1. Connected. The analytics vendor that can house all of your healthcare-related data in a single, secure warehouse that down traditional silos — medical claims, prescription claims, biometrics, plan data and expenses, wellness programs and eligibility — is one that’s a keeper. This is the only way for benefits teams to take a clear, birds-eye view of how your specific health plans are performing according to cost and clinical trends.

2. Automated. If a potential data partner doesn’t help you get rid of spreadsheets, keep looking. Today’s leading-edge technology combines supervised and unsupervised machine learning algorithms that can automatically generate reports. This level of automation can highlight areas of concern, provide an accurate assessment of plan performance, and enhance the ability to manage plans more responsively.

3. Predictive. Don’t make next year’s decisions with last year’s data. When evaluating vendors, probe about whether their analytics engine can “see around corners,” so to speak: Ask if the technology is both advanced and granular enough to identify future risk, cash flows, clinical risk, disease progression and more. This will allow your team to improve your understanding of what has happened, and how to predict important future trends.

4. Prescriptive. At a recent HR technology conference, Scott Pitasky, EVP and Chief Partner Resources Officer at Starbucks, told the audience, “We’re all trying to find the needle in the haystack. Technology is showing us there are a lot of haystacks out there.” True, and finding prescriptive analysis is the needle. There are very few companies that do this at all — let alone well. However, make sure your call for proposal asks about prescriptive capabilities because it can be a game changer for your organization’s benefits strategy. Prescriptive analysis allows for plan designs recommendations that are tailored to the specific healthcare needs of your employee population, taking into account future predictions about population health and financial shifts to contain costs and maintain quality of care and benefit levels.
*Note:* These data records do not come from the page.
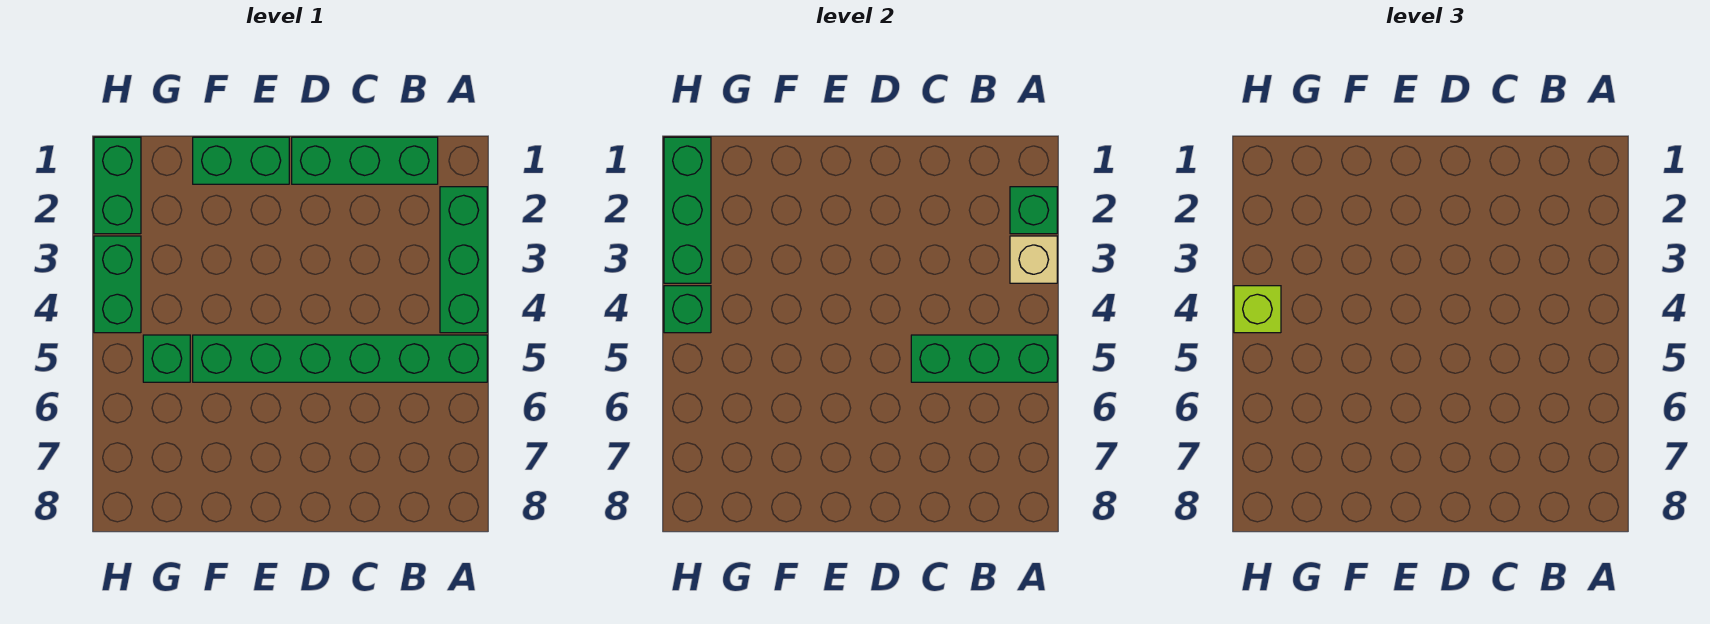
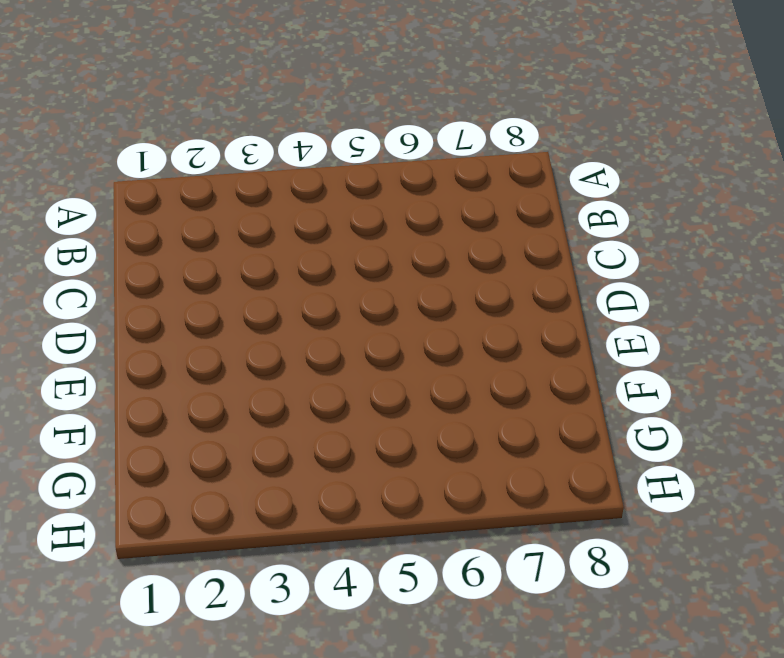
none -> green brick A2:A4 level 1
none -> green brick A5:F5 level 1
none -> green brick B1:D1 level 1

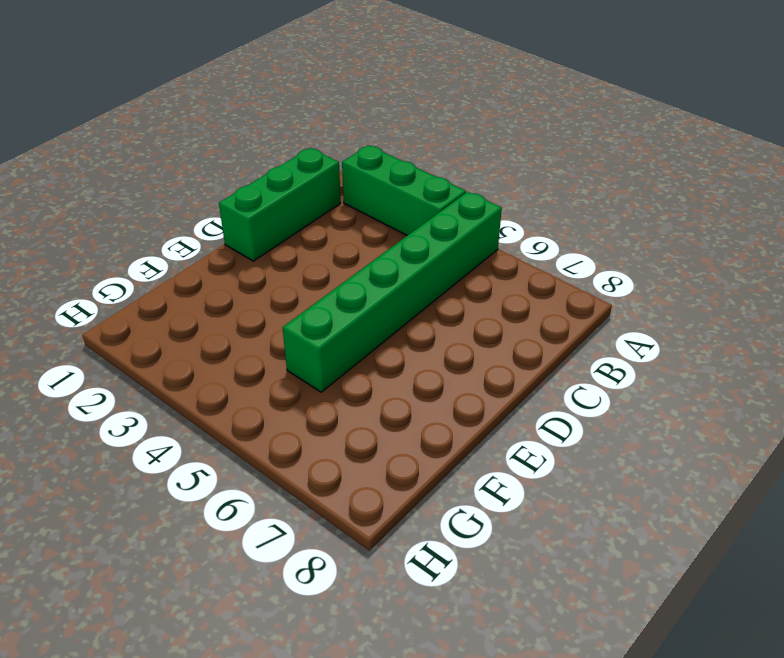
none -> green brick E1:F1 level 1
none -> green brick G5 level 1
none -> green brick H1:H2 level 1

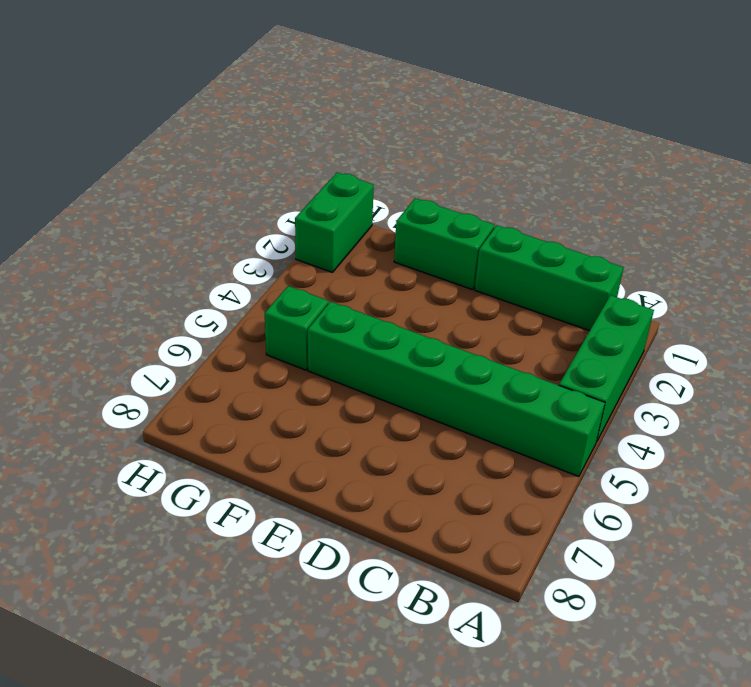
none -> green brick H3:H4 level 1
none -> green brick A2 level 2
none -> tan brick A3 level 2

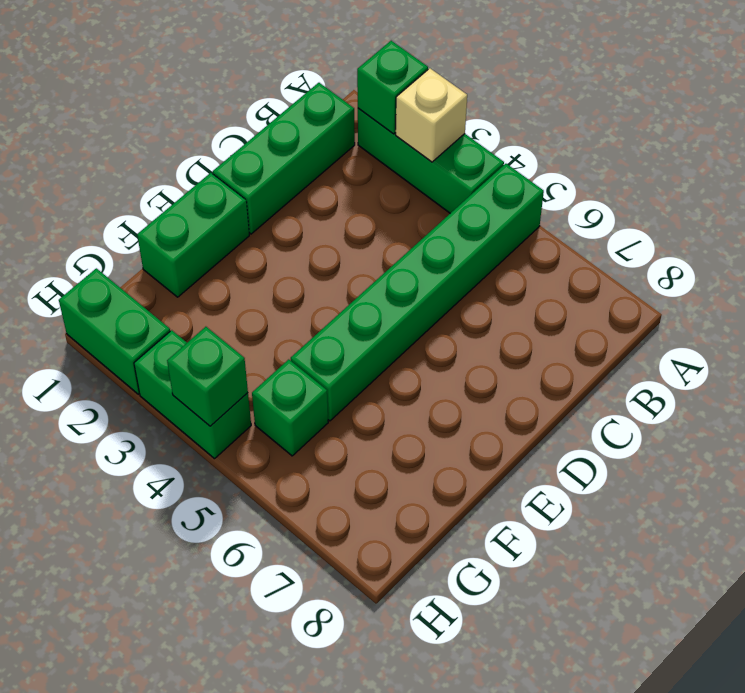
none -> green brick A5:C5 level 2
none -> green brick H1:H3 level 2
none -> lime brick H4 level 3

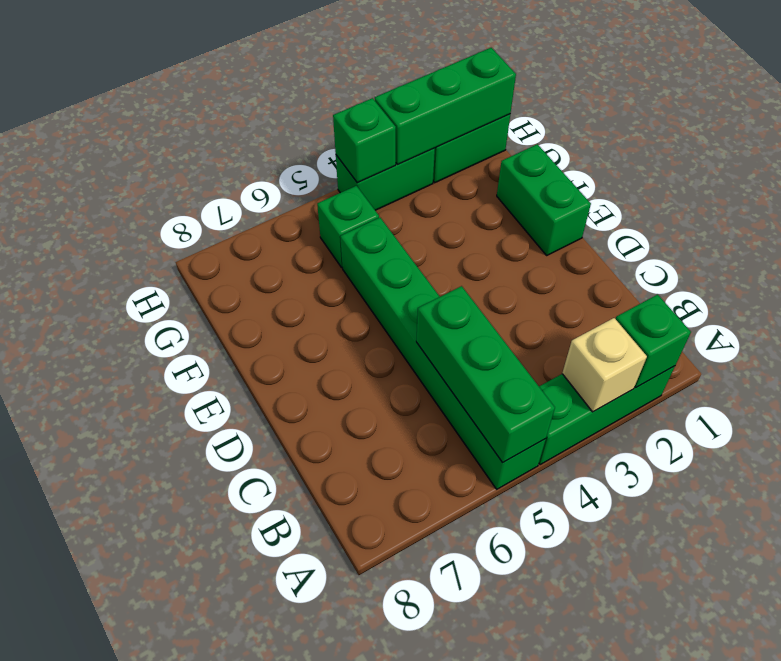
none -> green brick B1:D1 level 1
none -> lime brick H4 level 3

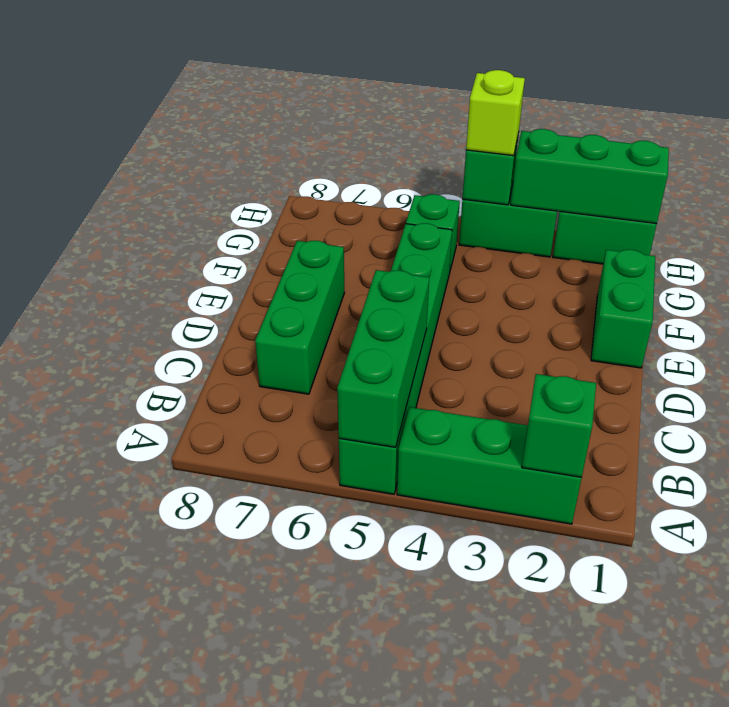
green brick C7:E7 level 1 -> green brick B1:D1 level 1
none -> tan brick A3 level 2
Elevating your data analytics capabilities this way won’t only benefit your team’s decision-making or your organization’s bottom line. It also can arm you with information to help communicate with employees about how to make more informed benefits selections according to their specific life stage, health knowledge, medical spending, and other factors. It’s easy to present someone with the lowest-cost plan; it’s more difficult, but ultimately more valuable, to give someone personalized information about what plan might be right for them, based on their needs and habits. Technology can be the differentiator.